WD's Monster 2TB Caviar Green Drive, Preview Test 454
MojoKid writes "Today Western Digital is announcing their WD20WEADS drive, otherwise known as
the WD Caviar Green 2.0TB. With 32MB of onboard cache and special power management algorithms that balance spindle speed and transfer rates, the WD Caviar Green 2TB not only breaks the 2 terabyte barrier but also offers an extremely low-power
profile in its standard 3.5" SATA footprint. Early testing shows it keeps pace with similar capacity drives from Seagate and Samsung."
backups (Score:5, Interesting)
What the hell do you do to back up your 2TB drive?
That much storage in a single unit seems kind of dangerous.
Nice (Score:5, Interesting)
The cache on this drive is 8x larger than the capacity of my first hard drive.
Re:That was quick, but normal (Score:5, Interesting)

EXTRACTED INFORMATION –
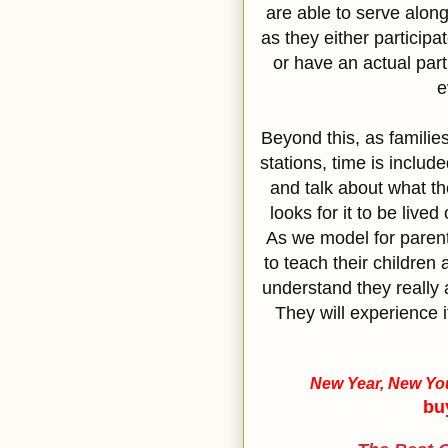
are able to serve along
as they either participa
or have an actual part
e
Beyond this, as familie
stations, time is include
and talk about what th
looks for it to be lived
As we model for paren
to teach their children 
understand they really a
They will experience i
New Year, New You
bu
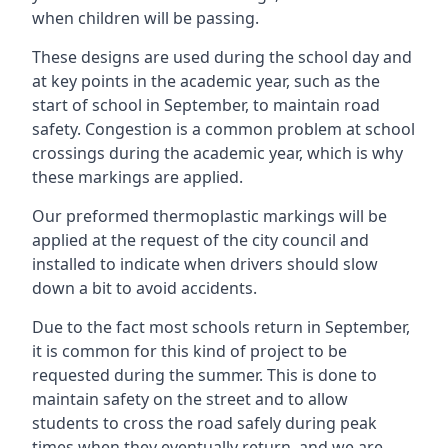
when children will be passing.
These designs are used during the school day and
at key points in the academic year, such as the
start of school in September, to maintain road
safety. Congestion is a common problem at school
crossings during the academic year, which is why
these markings are applied.
Our preformed thermoplastic markings will be
applied at the request of the city council and
installed to indicate when drivers should slow
down a bit to avoid accidents.
Due to the fact most schools return in September,
it is common for this kind of project to be
requested during the summer. This is done to
maintain safety on the street and to allow
students to cross the road safely during peak
times when they eventually return, and we are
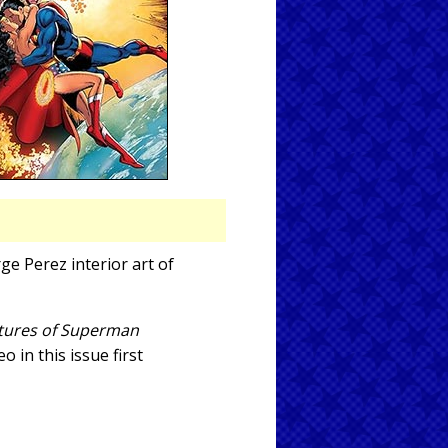
ge Perez interior art of
ures of Superman
 in this issue first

QUESTIONS ON THE MATERIAL –
1 > From the drive preview thread, copy the passage that begins at the words "That much storage" and stops after "normal (Score:5, Interesting)".
2 > Give the whole listing again with "markings" replaced by "stripes" throughout and every other word left as is. Leave the pictures out.

RESULTS FOR EACH TASK –
1 >
That much storage in a single unit seems kind of dangerous.
Nice (Score:5, Interesting)
The cache on this drive is 8x larger than the capacity of my first hard drive.
Re:That was quick, but normal (Score:5, Interesting)

2 >
are able to serve along
as they either participa
or have an actual part
e
Beyond this, as familie
stations, time is include
and talk about what th
looks for it to be lived
As we model for paren
to teach their children 
understand they really a
They will experience i
New Year, New You
bu
when children will be passing.
These designs are used during the school day and
at key points in the academic year, such as the
start of school in September, to maintain road
safety. Congestion is a common problem at school
crossings during the academic year, which is why
these stripes are applied.
Our preformed thermoplastic stripes will be
applied at the request of the city council and
installed to indicate when drivers should slow
down a bit to avoid accidents.
Due to the fact most schools return in September,
it is common for this kind of project to be
requested during the summer. This is done to
maintain safety on the street and to allow
students to cross the road safely during peak
times when they eventually return, and we are
ge Perez interior art of
ures of Superman
 in this issue first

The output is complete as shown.